Say goodbye to ABC's all-Shonda Thursday lineup – at least until midseason.
Kerry Washington's pregnancy has delayed (and shortened) the next season of Scandal, which means the schedule ABC announced today will be the first in a few years featuring a show not produced by Shonda Rhimes airing on that night in the fall. In this case, it's Notorious with Piper Perabo, one of two new ABC legal dramas whose descriptions in the press release includes the word “sexy,” just in case we weren't clear on the branding.
On the whole, ABC's schedule has many more changes, and more new shows, than either the NBC schedule or FOX schedule announced earlier in upfront week. Among the shifts: with Castle done for, ABC will have a new post-Dancing with the Stars drama – Conviction with Hayley Atwell (the other “sexy” legal show) – for the first time in years; Agents of SHIELD will move to Tuesdays at 10 in an attempt to stop a long ABC losing streak in that timeslot, and expanding the Tuesday comedy bloc (which now imports The Middle from Wednesdays); and a new Kiefer Sutherland drama, Designated Survivor, on Wednesdays in place of the canceled Nashville. And unlike her predecessor Paul Lee, new network entertainment boss Channing Dungey hasn't already plotted out most of the mid-season premieres, perhaps abandoning the “gap” strategy (giving fall shows long mid-season breaks and substituting short-order series) that made sense on paper but led to dire ratings for the likes of Galavant, Agent Carter, and American Crime (on the last of which is returning at some point).
The line-up, night-by-night:
MONDAY: Dancing leads into Conviction, where former Agent Carter star Atwell is a hard-partying former First Daughter who goes to work for a unit that investigates cases suspected of wrongful conviction.
TUESDAY: After years as an unheralded but rock-solid part of the network's Wednesday comedy bloc, The Middle moves here to help launch an expanded one. It's followed by American Housewife, starring Katy Mixon from Mike & Molly and Eastbound and Down, the 9 o'clock duo of Fresh Off the Boat and The Real O'Neals, and Marvel's Agents of SHIELD, which only has to do better than Wicked City, Killer Women, Mind Games, Lucky 7, and the many other failures ABC has had in this timeslot in recent seasons.
WEDNESDAY: The Goldbergs slides up to the lead-off position, followed by Speechless, with Minnie Driver as the mother of a special needs kid, then Modern Family and black-ish, and finally Designated Survivor, where Sutherland gets to play the president – albeit one who was a low-level Cabinet member until a devastating attack on Washington moved him to the head of the line of succession – rather than the guy protecting him.
THURSDAY: With Scandal on the bench, Grey's Anatomy and How to Get Away with Murder will bracket Notorious, “a provocative look at the unique, sexy and dangerous interplay of criminal law and the media.” (Sounds like Scandal minus the politics.)
FRIDAY: Status quo: Last Man Standing, Dr.

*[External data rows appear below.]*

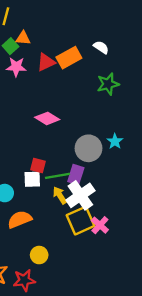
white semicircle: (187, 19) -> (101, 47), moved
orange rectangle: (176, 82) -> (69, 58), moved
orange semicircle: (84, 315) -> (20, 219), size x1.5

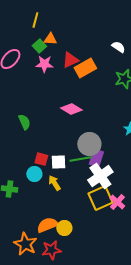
orange rectangle: (69, 58) -> (85, 68), moved
gray circle: (88, 148) -> (89, 144), moved
red square: (38, 166) -> (41, 159), moved
yellow arrow: (60, 195) -> (54, 183), moved
orange semicircle: (20, 219) -> (47, 225), moved

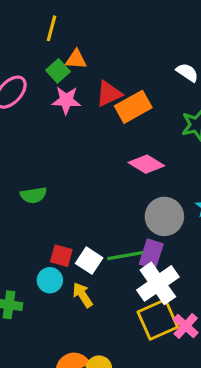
pink diamond: (71, 109) -> (146, 164), moved
green semicircle: (24, 122) -> (34, 195), turned 105
gray circle: (89, 144) -> (164, 216), moved
white square: (58, 162) -> (89, 261), turned 35

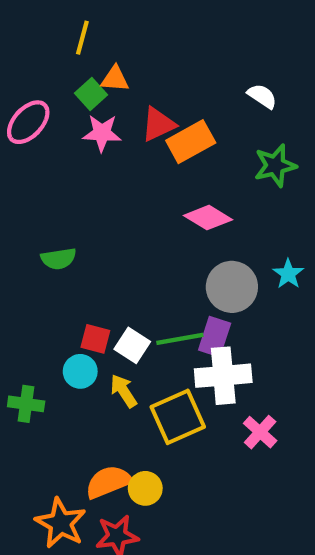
white cross: (158, 283) -> (223, 376), turned 30
yellow square: (158, 319) -> (178, 417), moved

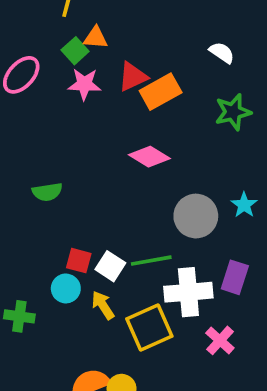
pink diamond: (208, 218) -> (149, 157), moved
purple rectangle: (215, 337) -> (235, 277), moved

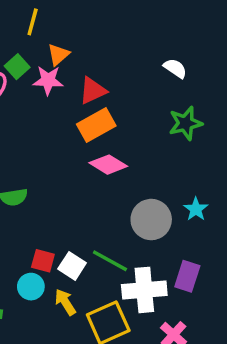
orange triangle: (96, 38) -> (58, 55), turned -45
green square: (75, 51) -> (17, 67), moved
pink star: (84, 84) -> (48, 80), moved
orange rectangle: (161, 92) -> (96, 125), moved
green line: (151, 261) -> (110, 261), turned 39

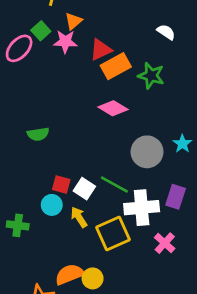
green star: (186, 123) -> (151, 76), moved, turned 30
orange rectangle: (96, 125) -> (116, 66), moved

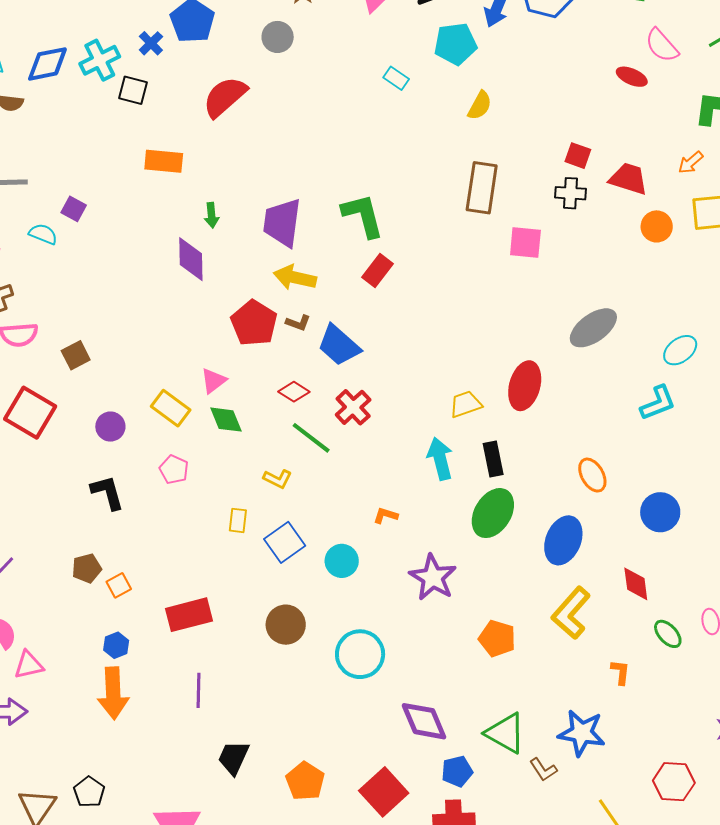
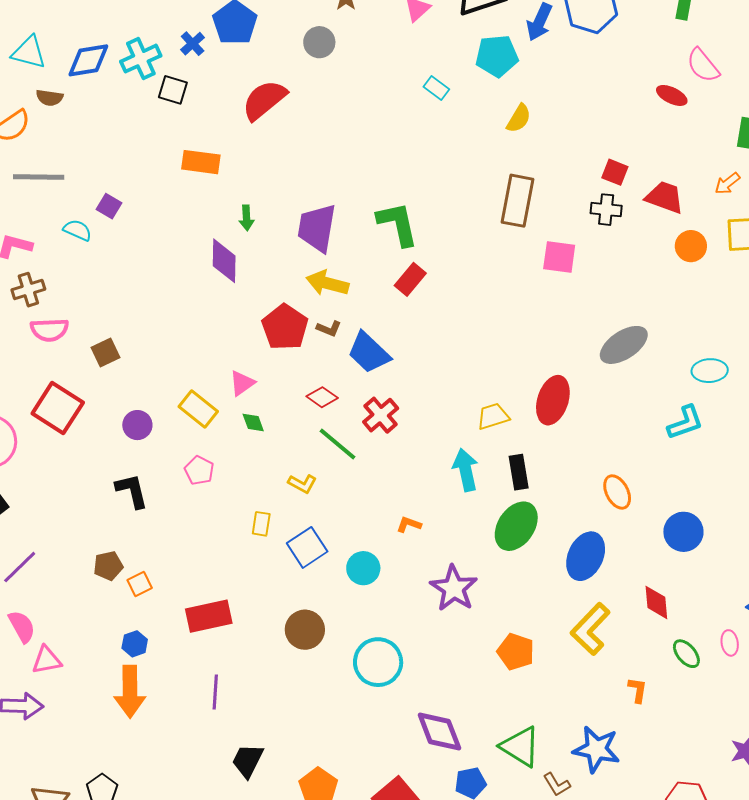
cyan ellipse: (680, 350) -> (710, 371), turned 32
green diamond: (226, 420) -> (253, 423), size x0.7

Ken, Shark Tank, 20/20.
SATURDAY: College football in the fall.
SUNDAY: Also status quo: America's Funniest Home Videos, Once Upon a Time, Secrets and Lies, and Quantico.
New shows set for later in the season include the Rhimes-produced Still Star-Crossed, detailing what happened to the Montagues and Capulets after the events of Romeo and Juliet; Kevin Williamson's adaptation of the movie Time After Time, where H.G. Wells and Jack the Ripper time travel to the present; the sitcom Downward Dog, with Fargo star Allison Tolman, told from the point of view of her dog; Jenna Elfman and the voice of Rachel Dratch in Imaginary Mary, a sitcom about a woman whose childhood imaginary friend returns at the worst possible time; and When We Rise, a miniseries about LGBT civil rights from Milk screenwriter Dustin Lance Black.
Returning mid-season series beyond Scandal and American Crime include The Catch.